The decision has been made to protect 16 of the most important routes covering the Channel, the Short Strait, the North Sea and routes between Great Britain and Northern Ireland which were previously at risk of closure due to a drop in demand as a result of coronavirus (COVID-19). They will now be designated as Public Service Obligation routes for a period of up to 9 weeks.

From the very beginning of the outbreak, we have committed to do whatever it takes to minimise the disruption caused by COVID-19″ – Transport Secretary Grant Shapps said. „By taking this action, we have helped protect the movement of goods and services in and out of the UK, safeguarding the flow of supplies across the Union.”
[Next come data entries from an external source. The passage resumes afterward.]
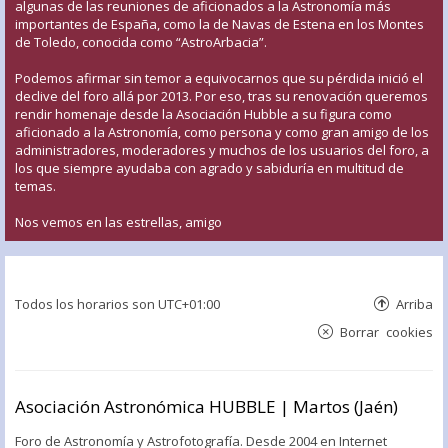
algunas de las reuniones de aficionados a la Astronomía más
importantes de España, como la de Navas de Estena en los Montes
de Toledo, conocida como “AstroArbacia”.
Podemos afirmar sin temor a equivocarnos que su pérdida inició el
declive del foro allá por 2013. Por eso, tras su renovación queremos
rendir homenaje desde la Asociación Hubble a su figura como
aficionado a la Astronomía, como persona y como gran amigo de los
administradores, moderadores y muchos de los usuarios del foro, a
los que siempre ayudaba con agrado y sabiduría en multitud de
temas.
Nos vemos en las estrellas, amigo
Todos los horarios son
UTC+01:00
Arriba
Borrar cookies
Asociación Astronómica HUBBLE | Martos (Jaén)
Foro de Astronomía y Astrofotografía. Desde 2004 en Internet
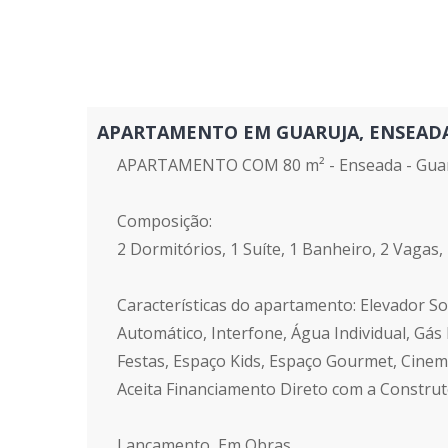
APARTAMENTO EM GUARUJA, ENSEADA - 
APARTAMENTO COM 80 m² - Enseada - Guar
Composição:
2 Dormitórios, 1 Suíte, 1 Banheiro, 2 Vagas,
Características do apartamento: Elevador Soc
Automático, Interfone, Água Individual, Gás 
Festas, Espaço Kids, Espaço Gourmet, Cinem
Aceita Financiamento Direto com a Constru
Lançamento, Em Obras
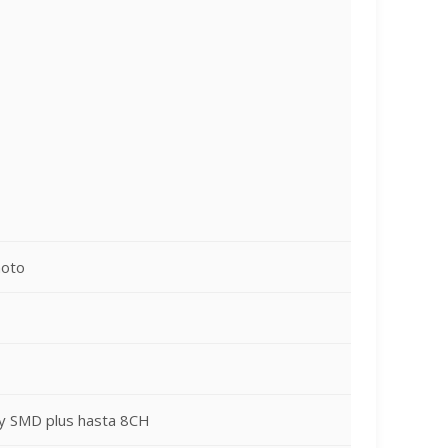
moto
h y SMD plus hasta 8CH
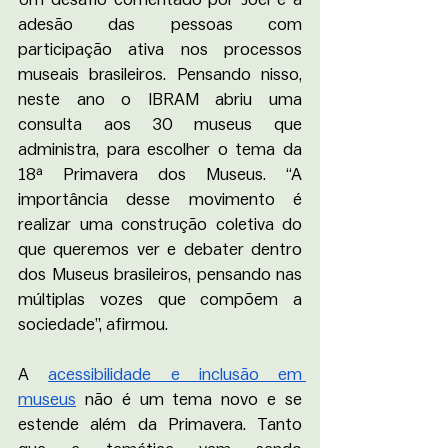
adesão das pessoas com 
participação ativa nos processos 
museais brasileiros. Pensando nisso, 
neste ano o IBRAM abriu uma 
consulta aos 30 museus que 
administra, para escolher o tema da 
18ª Primavera dos Museus. “A 
importância desse movimento é 
realizar uma construção coletiva do 
que queremos ver e debater dentro 
dos Museus brasileiros, pensando nas 
múltiplas vozes que compõem a 
sociedade”, afirmou.
A 
acessibilidade e inclusão em 
museus
 não é um tema novo e se 
estende além da Primavera. Tanto 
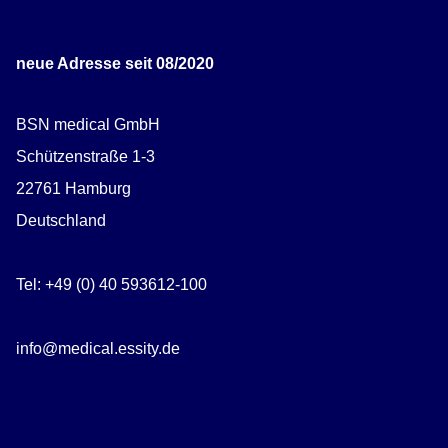
neue Adresse seit 08/2020
BSN medical GmbH
Schützenstraße 1-3
22761 Hamburg
Deutschland
Tel: +49 (0) 40 593612-100
info@medical.essity.de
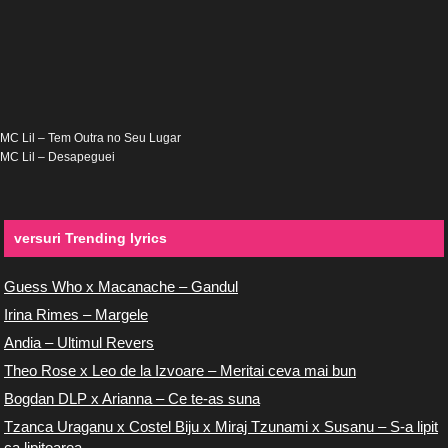
MC Lil – Tem Outra no Seu Lugar
MC Lil – Desapeguei
versuri Trending lyrics
Guess Who x Macanache – Gandul
Irina Rimes – Margele
Andia – Ultimul Revers
Theo Rose x Leo de la Izvoare – Meritai ceva mai bun
Bogdan DLP x Arianna – Ce te-as suna
Tzanca Uraganu x Costel Biju x Miraj Tzunami x Susanu – S-a lipit
ca lipitoarea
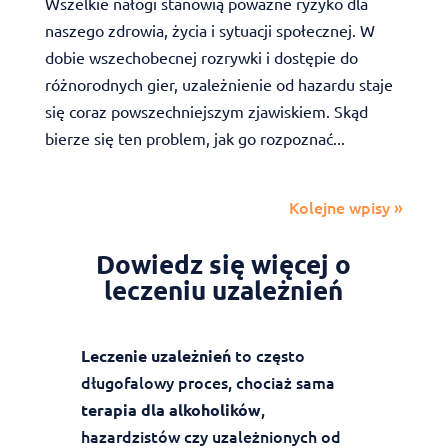
Wszelkie nałogi stanowią poważne ryzyko dla
naszego zdrowia, życia i sytuacji społecznej. W
dobie wszechobecnej rozrywki i dostępie do
różnorodnych gier, uzależnienie od hazardu staje
się coraz powszechniejszym zjawiskiem. Skąd
bierze się ten problem, jak go rozpoznać...
Kolejne wpisy »
Dowiedz się więcej o
leczeniu uzależnień
to często
Leczenie uzależnień
długofalowy proces, chociaż sama
,
terapia dla alkoholików
hazardzistów czy uzależnionych od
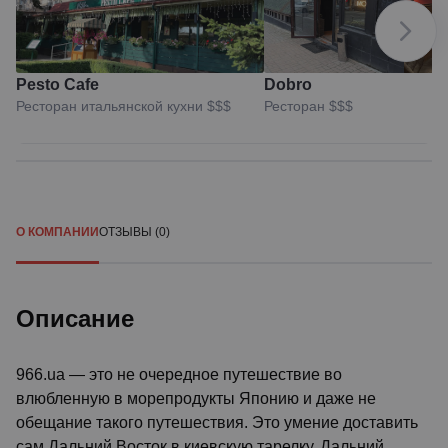
Pesto Cafe
Dobro
Ресторан итальянской кухни
$$$
Ресторан
$$$
О КОМПАНИИ
ОТЗЫВЫ (0)
Описание
966.ua — это не очередное путешествие во
влюбленную в морепродукты Японию и даже не
обещание такого путешествия. Это умение доставить
сам Дальний Восток в киевскую тарелку. Дальний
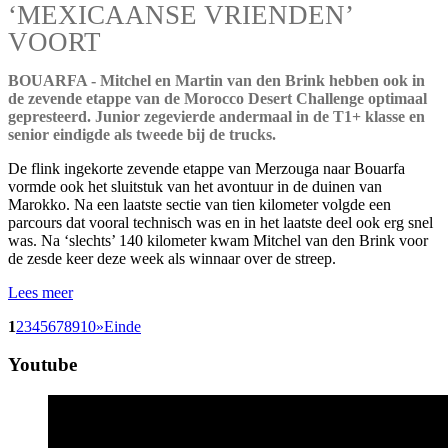
‘MEXICAANSE VRIENDEN’
VOORT
BOUARFA - Mitchel en Martin van den Brink hebben ook in
de zevende etappe van de Morocco Desert Challenge optimaal
gepresteerd. Junior zegevierde andermaal in de T1+ klasse en
senior eindigde als tweede bij de trucks.
De flink ingekorte zevende etappe van Merzouga naar Bouarfa
vormde ook het sluitstuk van het avontuur in de duinen van
Marokko. Na een laatste sectie van tien kilometer volgde een
parcours dat vooral technisch was en in het laatste deel ook erg snel
was. Na ‘slechts’ 140 kilometer kwam Mitchel van den Brink voor
de zesde keer deze week als winnaar over de streep.
Lees meer
1
2
3
4
5
6
7
8
9
10
»
Einde
Youtube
1.7 billion pounds for the Transport Infrastructure Investment Fund

Drivers and cyclists beginning to return to England’s streets will benefit from a £1.7bn Transport Infrastructure Investment Fund to improve roads, repair bridges and fill in millions of potholes, says the government. The package will target around 11 million potholes, enough to tarmac a road stretching a third of the way around the Earth. It will also see smaller improvements completed to upgrade local networks, such as enhancing road safety at key locations, the installation of priority bus lanes, and the creation of projects to help lock in improvements in air quality experienced during lockdown.

The British International Freight Association (BIFA) has given a cautious welcome to the news.

We have regularly said that there has been a distinct lack of investment in the UK transport infrastructure network over many years. Prior to the lockdown, this lack of spending had caused the country’s network of major roads and motorways to become congested, undermining the UK’s competitiveness in comparison to its international peers” – BIFA Director General, Robert Keen, says. “As previously, we can only express our hope that the latest announcement about infrastructure investments is not just talk and we see some spades in the ground.”